Corn Dont Go

“I guess we are kind of an alt.-country type of band,” admits I See Hawks in L.A. singer Robert Rex Waller Jr., cozying up to a label that by now means whatever you want. When he says it, though, you can almost hear FaithlessStreet-eraRyan Adams sing ” . . . so I started this here country band,” yodeling a bit.

Hawks is that kind of band: high, lonesome vocals (they're also a bit guttural and twangy) and sparse, spare, slightly psychedelic guitars. It's a sound that stands out and more than stands up to Gretchen Wilson, Big N Rich, Toby Keith, and whoever else Nashville's pitching this week. I See Hawks in L.A.—who play Wednesday at the Blue Cafe with the not-unsimilar Randy Weeks—push all the right buttons: name-checking Merle Haggard, and sounding like a mess of Whiskeytown, Gram Parsons and Uncle Tupelo, with maybe a little Wiskey Biscuit thrown in to spark things up. All the regulars, but it's deeper than that.

“I think with a lot of the alt.-country bands, they're trying to revive something that's past. And we're not like that. We're not wearing the clothes. That's not something that we do or are interested in,” Waller says. “Honoring the song and honoring stories. For me, that's always been the big thing that makes me remember songs.”
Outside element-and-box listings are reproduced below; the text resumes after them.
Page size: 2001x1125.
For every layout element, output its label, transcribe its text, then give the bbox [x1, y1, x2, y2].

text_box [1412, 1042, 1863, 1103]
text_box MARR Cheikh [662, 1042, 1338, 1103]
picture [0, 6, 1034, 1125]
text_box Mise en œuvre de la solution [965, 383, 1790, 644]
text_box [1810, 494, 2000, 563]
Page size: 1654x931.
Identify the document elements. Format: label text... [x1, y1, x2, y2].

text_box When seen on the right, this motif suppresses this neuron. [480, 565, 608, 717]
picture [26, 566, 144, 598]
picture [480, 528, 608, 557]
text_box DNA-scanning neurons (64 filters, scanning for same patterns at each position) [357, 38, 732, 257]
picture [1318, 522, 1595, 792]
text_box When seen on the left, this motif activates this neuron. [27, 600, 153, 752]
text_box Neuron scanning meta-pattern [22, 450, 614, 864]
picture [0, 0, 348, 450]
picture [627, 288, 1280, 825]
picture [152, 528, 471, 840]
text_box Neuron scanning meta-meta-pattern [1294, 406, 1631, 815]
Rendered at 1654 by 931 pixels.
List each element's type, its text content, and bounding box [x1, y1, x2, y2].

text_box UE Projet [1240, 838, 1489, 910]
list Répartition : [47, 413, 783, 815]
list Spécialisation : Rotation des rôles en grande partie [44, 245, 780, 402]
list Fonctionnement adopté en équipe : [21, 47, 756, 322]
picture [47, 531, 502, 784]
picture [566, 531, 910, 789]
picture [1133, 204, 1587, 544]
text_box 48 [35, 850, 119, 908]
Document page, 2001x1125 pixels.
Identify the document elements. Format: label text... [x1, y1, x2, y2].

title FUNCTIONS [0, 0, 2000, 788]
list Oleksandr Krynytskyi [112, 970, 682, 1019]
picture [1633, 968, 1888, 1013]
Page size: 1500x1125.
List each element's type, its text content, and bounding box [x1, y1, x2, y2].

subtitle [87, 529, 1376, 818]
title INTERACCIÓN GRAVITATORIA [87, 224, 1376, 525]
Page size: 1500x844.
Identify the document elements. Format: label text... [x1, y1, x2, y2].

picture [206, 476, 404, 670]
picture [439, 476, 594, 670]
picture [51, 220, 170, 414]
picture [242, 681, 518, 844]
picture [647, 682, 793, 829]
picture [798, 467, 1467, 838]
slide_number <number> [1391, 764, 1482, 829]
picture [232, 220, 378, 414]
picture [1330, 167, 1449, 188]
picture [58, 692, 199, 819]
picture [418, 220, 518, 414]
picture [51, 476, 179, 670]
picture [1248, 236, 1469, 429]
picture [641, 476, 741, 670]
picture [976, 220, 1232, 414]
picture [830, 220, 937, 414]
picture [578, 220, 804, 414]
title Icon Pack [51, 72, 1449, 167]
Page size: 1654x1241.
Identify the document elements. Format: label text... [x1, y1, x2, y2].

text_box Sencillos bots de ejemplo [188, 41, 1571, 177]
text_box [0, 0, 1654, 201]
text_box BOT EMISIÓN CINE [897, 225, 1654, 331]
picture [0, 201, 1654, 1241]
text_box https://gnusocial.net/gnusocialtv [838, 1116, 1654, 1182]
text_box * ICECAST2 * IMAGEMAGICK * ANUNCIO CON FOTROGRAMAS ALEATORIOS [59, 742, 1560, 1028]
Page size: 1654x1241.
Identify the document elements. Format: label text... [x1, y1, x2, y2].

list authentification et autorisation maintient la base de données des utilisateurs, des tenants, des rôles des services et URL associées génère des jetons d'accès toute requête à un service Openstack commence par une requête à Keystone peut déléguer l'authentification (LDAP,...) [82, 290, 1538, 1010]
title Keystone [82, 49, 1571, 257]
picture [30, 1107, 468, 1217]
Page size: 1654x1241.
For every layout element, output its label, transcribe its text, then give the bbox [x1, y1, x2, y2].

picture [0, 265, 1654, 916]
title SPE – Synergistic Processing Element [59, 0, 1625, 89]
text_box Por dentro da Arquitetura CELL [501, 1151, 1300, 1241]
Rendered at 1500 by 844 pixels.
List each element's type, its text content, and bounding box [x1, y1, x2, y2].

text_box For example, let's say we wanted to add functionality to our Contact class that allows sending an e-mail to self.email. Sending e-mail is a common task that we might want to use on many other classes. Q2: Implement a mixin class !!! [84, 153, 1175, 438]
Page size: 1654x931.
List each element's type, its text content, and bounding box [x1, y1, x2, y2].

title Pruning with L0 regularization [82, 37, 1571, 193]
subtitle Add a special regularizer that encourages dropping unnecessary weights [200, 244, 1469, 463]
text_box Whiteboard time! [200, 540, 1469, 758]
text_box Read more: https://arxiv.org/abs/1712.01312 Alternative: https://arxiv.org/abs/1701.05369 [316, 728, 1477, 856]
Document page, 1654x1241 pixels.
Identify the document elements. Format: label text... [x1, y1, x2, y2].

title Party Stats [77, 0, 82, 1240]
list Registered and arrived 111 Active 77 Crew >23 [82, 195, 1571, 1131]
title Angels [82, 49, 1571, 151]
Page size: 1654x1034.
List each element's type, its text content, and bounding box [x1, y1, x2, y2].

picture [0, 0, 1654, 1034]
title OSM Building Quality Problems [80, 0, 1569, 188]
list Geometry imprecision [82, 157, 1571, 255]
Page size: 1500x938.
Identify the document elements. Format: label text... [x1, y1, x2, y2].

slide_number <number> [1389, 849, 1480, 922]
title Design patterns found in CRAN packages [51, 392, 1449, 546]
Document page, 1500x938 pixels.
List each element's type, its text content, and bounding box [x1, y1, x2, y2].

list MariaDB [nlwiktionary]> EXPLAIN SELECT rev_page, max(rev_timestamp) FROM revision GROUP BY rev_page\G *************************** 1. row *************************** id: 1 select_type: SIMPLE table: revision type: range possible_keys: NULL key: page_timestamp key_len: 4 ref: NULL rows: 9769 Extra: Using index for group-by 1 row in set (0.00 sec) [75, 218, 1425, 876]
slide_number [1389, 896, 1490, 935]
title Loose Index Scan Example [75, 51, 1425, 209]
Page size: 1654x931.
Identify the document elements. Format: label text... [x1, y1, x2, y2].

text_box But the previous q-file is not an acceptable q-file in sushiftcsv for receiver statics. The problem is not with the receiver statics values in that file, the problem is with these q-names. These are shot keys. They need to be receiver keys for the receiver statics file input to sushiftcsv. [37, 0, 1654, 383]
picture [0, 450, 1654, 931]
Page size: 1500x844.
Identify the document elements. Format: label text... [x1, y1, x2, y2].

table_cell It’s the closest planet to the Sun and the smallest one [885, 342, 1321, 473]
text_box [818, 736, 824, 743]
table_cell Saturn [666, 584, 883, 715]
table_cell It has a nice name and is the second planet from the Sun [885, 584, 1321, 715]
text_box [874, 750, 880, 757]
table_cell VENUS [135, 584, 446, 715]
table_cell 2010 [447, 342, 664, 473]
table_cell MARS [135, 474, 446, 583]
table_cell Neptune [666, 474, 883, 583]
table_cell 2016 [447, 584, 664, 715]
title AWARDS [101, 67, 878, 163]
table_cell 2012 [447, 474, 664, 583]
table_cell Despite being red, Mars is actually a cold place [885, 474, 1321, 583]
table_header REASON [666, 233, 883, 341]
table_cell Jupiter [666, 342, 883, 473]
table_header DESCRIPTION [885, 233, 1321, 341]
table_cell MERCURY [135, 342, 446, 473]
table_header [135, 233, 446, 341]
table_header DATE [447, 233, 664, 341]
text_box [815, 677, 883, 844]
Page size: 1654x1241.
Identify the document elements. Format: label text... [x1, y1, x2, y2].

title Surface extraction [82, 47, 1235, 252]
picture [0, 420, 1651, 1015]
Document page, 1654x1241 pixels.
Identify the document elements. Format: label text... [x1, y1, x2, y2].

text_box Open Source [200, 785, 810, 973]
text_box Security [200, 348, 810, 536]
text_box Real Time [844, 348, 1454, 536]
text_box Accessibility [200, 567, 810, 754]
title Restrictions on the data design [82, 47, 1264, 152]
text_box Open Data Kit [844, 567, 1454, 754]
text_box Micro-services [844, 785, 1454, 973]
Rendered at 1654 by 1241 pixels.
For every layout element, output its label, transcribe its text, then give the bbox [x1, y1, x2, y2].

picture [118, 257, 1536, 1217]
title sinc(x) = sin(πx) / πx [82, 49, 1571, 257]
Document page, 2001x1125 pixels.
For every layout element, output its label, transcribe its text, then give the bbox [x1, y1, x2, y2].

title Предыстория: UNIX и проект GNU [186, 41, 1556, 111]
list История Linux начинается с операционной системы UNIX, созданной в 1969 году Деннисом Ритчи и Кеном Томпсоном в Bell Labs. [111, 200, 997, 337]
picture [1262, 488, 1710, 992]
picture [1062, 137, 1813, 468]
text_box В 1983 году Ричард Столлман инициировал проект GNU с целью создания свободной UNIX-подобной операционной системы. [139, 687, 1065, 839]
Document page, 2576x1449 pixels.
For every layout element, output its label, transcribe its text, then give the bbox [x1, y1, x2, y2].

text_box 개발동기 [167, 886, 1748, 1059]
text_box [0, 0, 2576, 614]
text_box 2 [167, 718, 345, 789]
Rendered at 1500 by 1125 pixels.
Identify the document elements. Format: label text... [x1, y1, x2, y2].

And if there's one song you'll remember from their latest and second release, Grapevine,it's “Humboldt.” From that one infamously potheaded place name, you already know what it's about, but they help you just enough: Waller bellerin' lyrics like “Forty pounds in the back of my van/It's all part of my master plan” and “I'd be glad to plant corn in the ground/But corn don't go for $3,000 a pound.” This is the single, or it should be: played with a stone-faced wink that makes the joke. Thankfully, the rest of the album—amply bolstered with the steel guitar of ex-Bonedaddy Paul Lacques, bass by Rose Maddox sideman Paul Marshall, drums by Shawn Nourse, and fiddle from Brantley Kearns—sobers up.

Sadder, but just as filled with light and sound, tunes like “Grapevine” (about relationships and the freeway pass) and “Harvest” make this collection sound all mature, like a Son Volt record. Then up-tempo tracks like “Wonder Valley Fight Song” emerge, channeling the musicality and lyric wackiness of the Waco Brothers, making you hit the repeat button on your CD player so you can soak in its splendor endlessly.

“All our songs are increasingly stories—different characters in different stories, and that's one of 'em,” Waller says of “Humboldt,” which grew organically. Like his band, which started when a group of session players got together during a hike through the Mojave (they took the name from a remark someone made about hawks). “I think there's a long tradition of outsiders telling the most interesting stories—in American literature and music.”

He's right; it's just as long as his own tradition, of setting these stories to music.